# my nipples are secreting liquid? what is it



## hanadiz (Jul 23, 2007)

I know i said i am waiting for BFN, but i guess i still hoping for anything.
i found a drop of liquid on my nipples, i squeezed and there was more but of course very tiny tiny drop.
could it be anything as i am 4 days from my test date? is it good sign or means nothing at all?
please help i am going , and  , 
hanadiz


----------



## ☼♥ Minxy ♥☼ © (Jan 13, 2005)

Hi

All the drugs we take through the treatment can cause all sorts of symptoms.  As I mentioned to you in another recent post, the HCG trigger before EC is basically the same hormone as released from implanted embryo so this can cause pregnancy like symptoms, as can the progesterone support.

I would try not to read too much into anything....but do try to stay positive as there really is no way of knowing what's happening.

Good luck
Natasha


----------



## hanadiz (Jul 23, 2007)

i know that but i had only 5000 pregnyl 32 hrs before my EC, and now i passed 12 days after i took the injection.
i am sure its out of my system, so if its not pregnyl so what could it be that makes my nipples secrete tiny clear liquid in drops if i squeeze too
hanadiz


----------



## ☼♥ Minxy ♥☼ © (Jan 13, 2005)

Whilst 5000 IU of Pregnyl should be out of your body by now, as I mentioned in previous post......the progesterone support can also cause this.  Progesterone is what supports early pregnancy until placenta takes over and so the progesterone support can cause pregnancy like symptoms.

Please please try not to over analyse everything...so stop squeezing your nips   I sometimes get this in a completely natural cycle....and it's down to progesterone following ovulation.


----------



## hanadiz (Jul 23, 2007)

i am taking a break after this cycle if its BFN. I will fly back home and rest for a while. my first cycle was in July 2007, my 2nd was on oct 2007 ended up inM/C which was in December 2007 and then i tried again in April. I didnt take a break on my 4th cycle....
hoping to be BFP but if not i will take again a break hoping my luck to change and hoping they will implant again.
I should not read into any signs but u cannot resist but holding to anything. i am sure we all are the same, u just cannot help it.
3 days to go.....for my test
hanadiz


----------



## DreamTeam (Nov 1, 2007)

Hey Hanadiz,
It might be nothing and maybe everyone is right to tell you not to over analyse it. I had liquid come out of my nipple in August and sat on it for ages before going to the GP in September and then again in January. They found a lump. I really hope it is nothing but I wouldn't wonder alone. Please go to your GP just incase.

love
Snowbelle


----------



## ☼♥ Minxy ♥☼ © (Jan 13, 2005)

snowbelle said:


> Hey Hanadiz,
> It might be nothing and maybe everyone is right to tell you not to over analyse it. I had liquid come out of my nipple in August and sat on it for ages before going to the GP in September and then again in January. They found a lump. I really hope it is nothing but I wouldn't wonder alone. Please go to your GP just incase.
> 
> love
> Snowbelle


I agree with Snowbelle.....in terms of over analysing I was refering to your IVF treatment but as Snowbelle rightly says, if you're concerned for any other reason then do get it checked out.

Take care
Natasha


----------



## lisalondon (Apr 8, 2008)

the only problem with going to your GP about that is that they will probably say it has to do with the hormones and ask you to come back at a later stage.


----------



## DreamTeam (Nov 1, 2007)

lisalondon said:


> the only problem with going to your GP about that is that they will probably say it has to do with the hormones and ask you to come back at a later stage.

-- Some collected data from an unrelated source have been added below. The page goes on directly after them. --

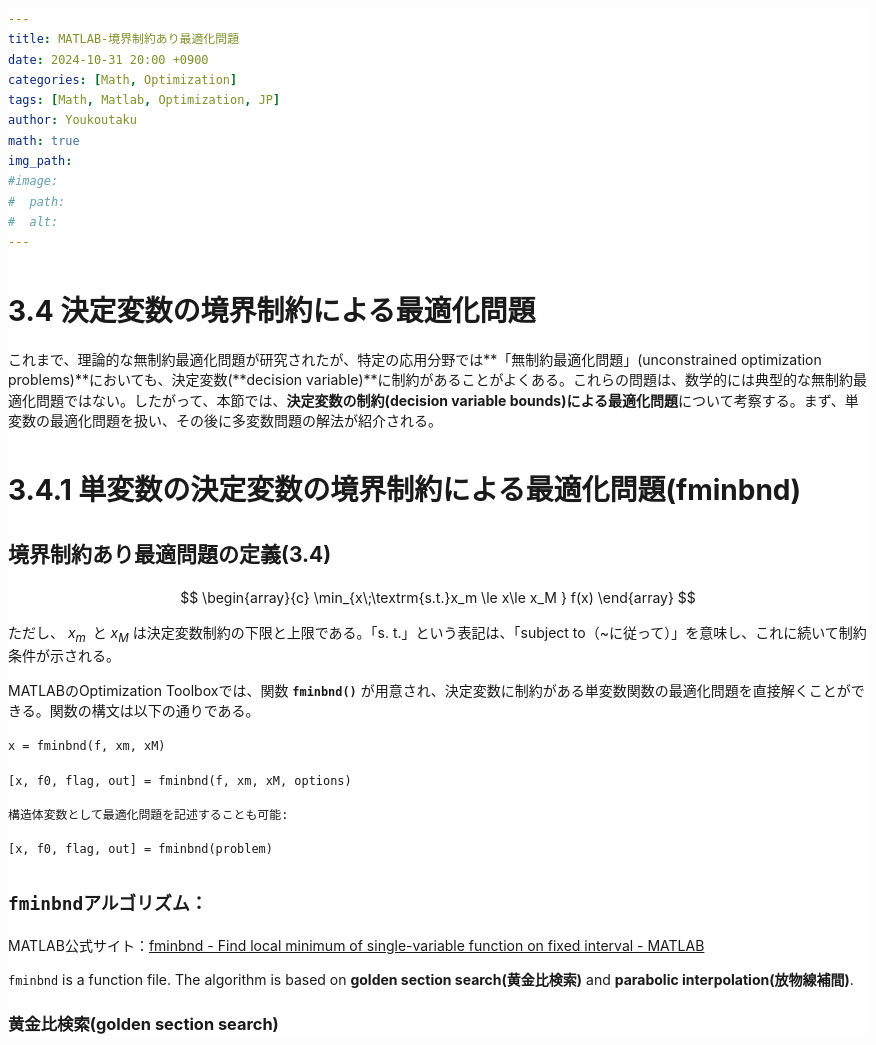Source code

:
 ```yaml
---
title: MATLAB-境界制約あり最適化問題
date: 2024-10-31 20:00 +0900
categories: [Math, Optimization]
tags: [Math, Matlab, Optimization, JP]
author: Youkoutaku
math: true
img_path:
#image:
#  path:
#  alt:
---
```


# 3.4 決定変数の境界制約による最適化問題

これまで、理論的な無制約最適化問題が研究されたが、特定の応用分野では**「無制約最適化問題」(unconstrained optimization problems)**においても、決定変数(**decision variable)**に制約があることがよくある。これらの問題は、数学的には典型的な無制約最適化問題ではない。したがって、本節では、**決定変数の制約(decision variable bounds)による最適化問題**について考察する。まず、単変数の最適化問題を扱い、その後に多変数問題の解法が紹介される。

# 3.4.1 単変数の決定変数の境界制約による最適化問題(fminbnd)
##  **境界制約あり最適問題の定義(3.4)** 

$$ \begin{array}{c} \min_{x\;\textrm{s.t.}x_m \le x\le x_M } f(x) \end{array} $$

ただし、 $x_{m\;}$ と $x_M$ は決定変数制約の下限と上限である。「s. t.」という表記は、「subject to（~に従って）」を意味し、これに続いて制約条件が示される。


MATLABのOptimization Toolboxでは、関数 **`fminbnd()`** が用意され、決定変数に制約がある単変数関数の最適化問題を直接解くことができる。関数の構文は以下の通りである。


`x = fminbnd(f, xm, xM)`


`[x, f0, flag, out] = fminbnd(f, xm, xM, options)`


`構造体変数として最適化問題を記述することも可能:`


`[x, f0, flag, out] = fminbnd(problem)`

## `fminbndアルゴリズム：`

MATLAB公式サイト：[fminbnd \- Find local minimum of single\-variable function on fixed interval \- MATLAB](https://www.mathworks.com/help/matlab/ref/fminbnd.html#bvadyg6-13)


`fminbnd` is a function file. The algorithm is based on **golden section search(**黄金比検索**)** and **parabolic interpolation(**放物線補間**)**.

### 黄金比検索(**golden section search)**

That is true but at the very least it would be down on record if it was something. I got my results back today and they were all clear  but I feel better for knowing and understanding what happened.

love
Snowbelle


----------



## ☼♥ Minxy ♥☼ © (Jan 13, 2005)

snowbelle said:


> lisalondon said:
> 
> 
> > the only problem with going to your GP about that is that they will probably say it has to do with the hormones and ask you to come back at a later stage.
> ...


Snowbelle

I do completely agree with you regards getting something like this checked out if there are any concerns but I also have to agree with Lisa that majority of GPs would put it down to the drugs at this particular stage because original poster is in 2ww of an IVF cycle.

With IVF, the drugs you take can cause this type of discharge because they cause pregnancy like symptoms, which is most likely what the original poster is experiencing.

If the symptoms continue once all medications have completely stopped then I do think it's worth getting checked out as this would possibly be an indication it was not related to the IVF drugs (HCG trigger and/or progesterone)

But, as I mentioned, I do get this occasionally, even when I've not had IVF, so on natural cycles, following ovulation and due to progesterone.......I've never bothered getting it checked out officially (have mentioned it years ago and they didn't see overly concerned)...and I check my breasts very regularly for lumps.

As well as progesterone causing this, high Prolactin levels may also cause some nipple discharge so if worried, it's perhaps a good idea to get Prolactin levels checked as if they're too high this can cause problems with ovulation and hence, fertility.

However, although I'm not medically qualified, I'd be more inclined to think this nipple discharge was down to all the drugs through treatment.....but definitely get checked out once stop the medications or if increases, becomes sore or inflamed, notice any lumps etc.

Glad to hear that you've got the all clear from your investigations.

Take care....and good luck
Natasha


----------